— Я какое-то время работала в детском хосписе, — сказала вдруг Тамара, — и знаю не понаслышке, что такое любовь и свобода применительно к воспитанию. Детям, которые обречены, наконец-то дают свободу и любовь! — Она снова разгорячилась. — Представляете, там, только там понимают, что любовь лечит! Есть официальная статистика… Ребёнку, которого приласкали несколько раз в день, требуется меньшая доза обезболивающего… Приласкали, обняли!.. — Глаза Тамары наполнились слезами, а я поймала на себе взгляд Сергея. — Но почему только на пороге смерти? — Она допила вино и, взяв себя в руки, сказала, обращаясь в Анне: — Анечка, у тебя ещё есть время сделать свою дочь счастливой. Дай ей свободу и люби. Просто люби! И любовь сделает всё за тебя. Твой ребёнок будет знать, кто он есть и чего хочет. А ты расскажешь ему всего о двух правилах поведения. Первое: поступай с другими так, как хотел бы, чтобы поступали с тобой. Второе… второе лишь интерпретация первого, только с более чётким акцентом: твоя свобода заканчивается там, где она наступает на свободу другого. — Она посмотрела на меня. — Вы согласны, Марина?
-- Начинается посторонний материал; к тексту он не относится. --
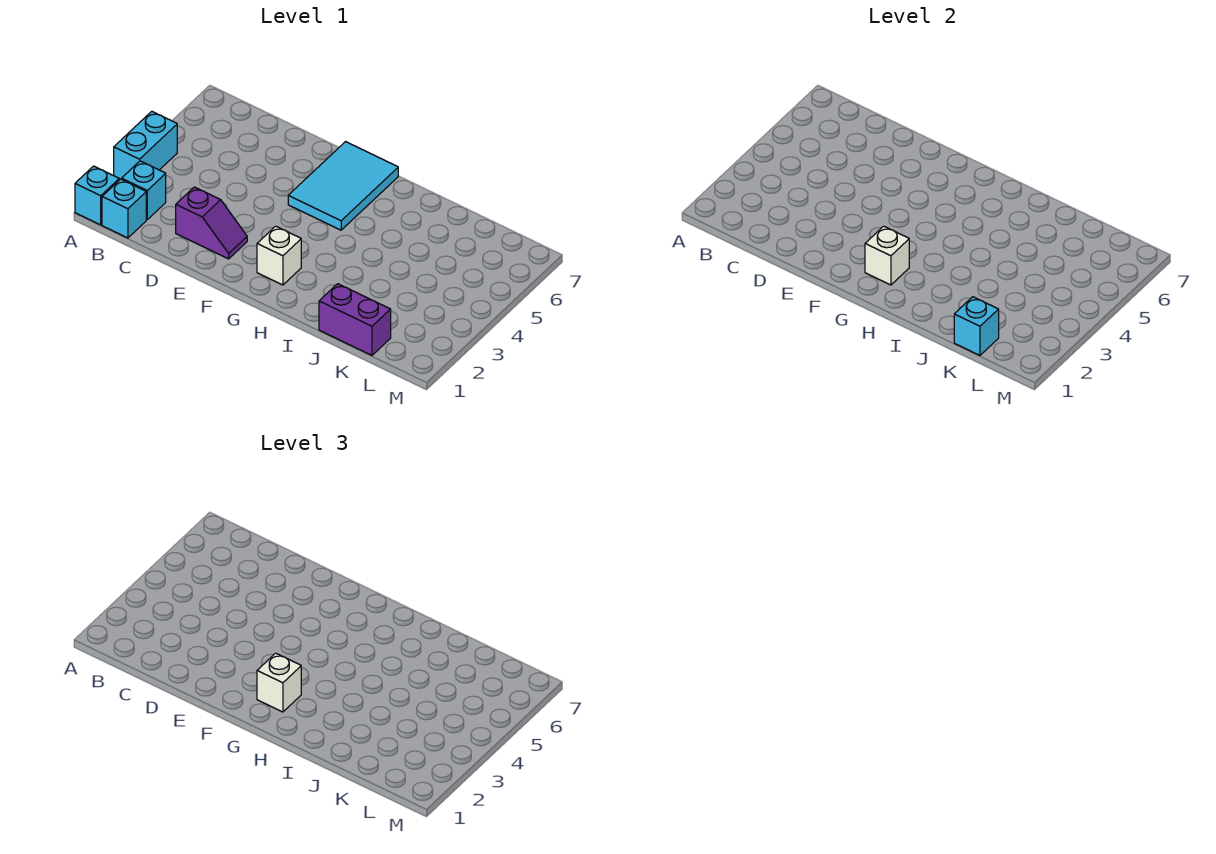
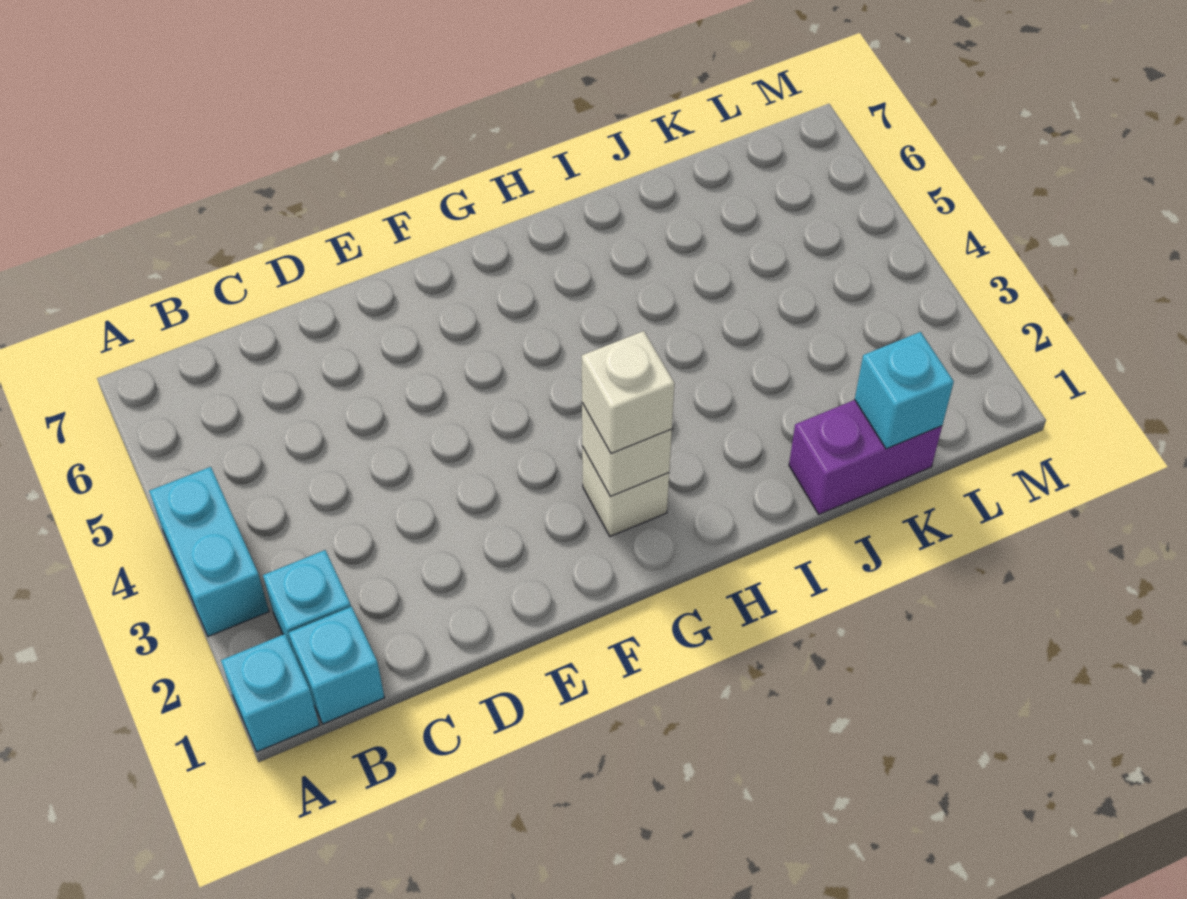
purple 1x2 slope [176,187,247,259] -> none
cyan 2x3 tile [288,142,398,230] -> none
— Совершенно согласна! — Я посмотрела на Анну. — А вас что-то смущает, Аня?
— Смущало… Нет, в последнее время многое проясняется… — Она волновалась. — Проясняются механизмы влияния духа на тело… для меня, во всяком случае. Теперь я знаю, что болезнь моих ног была вызвана… — она подняла глаза и обвела взглядом всех нас, словно призывая в свидетели, — вы не поверите… Любовью моей мамы ко мне! Представляете?…
Было заметно, что не всё ещё избыто, но отголоски боли растворялись в освобождении, в преодолении. Скорей всего, тема свежая, и не все присутствующие в курсе. Герман как друг её мужа, как доктор, возможно, знал эту историю, а остальные, похоже, нет — все с удивлением смотрели на Анну.
— Мама так любила меня, что всё время опасалась, что со мной что-то случится… Дело в том, что мой отец погиб, когда она была беременна… на пятом месяце. Она рассказывала, как они любили друг друга, и как она боялась потерять своего любимого… Потом, после трагедии, она боялась потерять меня… Потом она с ужасом ждала того момента, когда я стану взрослой и уйду от неё, начну свою жизнь… И вот, в восьмом классе у меня начались проблемы. Сначала меня освободили от физкультуры, а потом я и в школу ходить не смогла…
Мать Анны, Маргарита, была известной певицей, примой оперного театра. Однажды, много лет тому назад, случай свёл её с одной женщиной — они оказались попутчиками в поезде. Женщина неназойливо завладела вниманием Маргариты и стала рассказывать о боге и о чудесах, которые тот совершил в её жизни и в жизни её знакомых — «братьев и сестёр», как она их называла.
К тому времени врачи расписались в полном бессилии поставить Анну на ноги и предрекли ей неподвижность до конца дней. Мать Анны как раз возвращалась с этим печальным известием из Москвы, с консультации у самого известного хирурга. Она буквально вцепилась в свою попутчицу и требовала новых и новых подробностей о том, кто такой Бог…
— …и как попасть к нему на приём? Представляете!? — Анна говорила, не стесняясь собственных эмоций. — Да, она так и спросила эту Веру Трофимовну! До сих пор смеёмся!..
Попутчица пригласила Маргариту в свою церковь. Это были перестроечные времена, и из подполья вышла протестантская ветвь христианства. Церковь была необычной: ни икон, ни свечей, на служении все сидели, а между проповедями открывали маленькие книжечки и пели песни.
На втором служении мать Анны прилюдно попросила бога простить ей грехи и принять её как своё дитя. Это называлось покаянием.
— Она пришла из церкви, я помню, — рассказывала Анна, — другим… буквально другим человеком! Она вся светилась. Когда я спросила, в чём же она каялась перед богом, то очень удивилась её ответу. Оказывается, с папой они поженились, когда мама была уже в положении. Это называется грех любодеяния. — Анна не смогла сдержать улыбку, замолчала и опустила глаза. — Простите… Это я сейчас улыбаюсь. Тогда это казалось откровением… Второе. Оказывается, петь в опере — грех… Это служение сатане, оказывается…
Маргарита приняла крещение и оставила своё поприще оперной певицы, сочтя его неугодным богу, и стала петь в хоре церкви.
В театре случился настоящий переполох. Основная часть репертуара театра держалась на Маргарите. Даже министерство культуры вмешалось. Ей предлагали такую зарплату, о которой она и мечтать не могла раньше, но всё бесполезно: она твердила, что ей нужно спасать собственную душу и любимую дочь.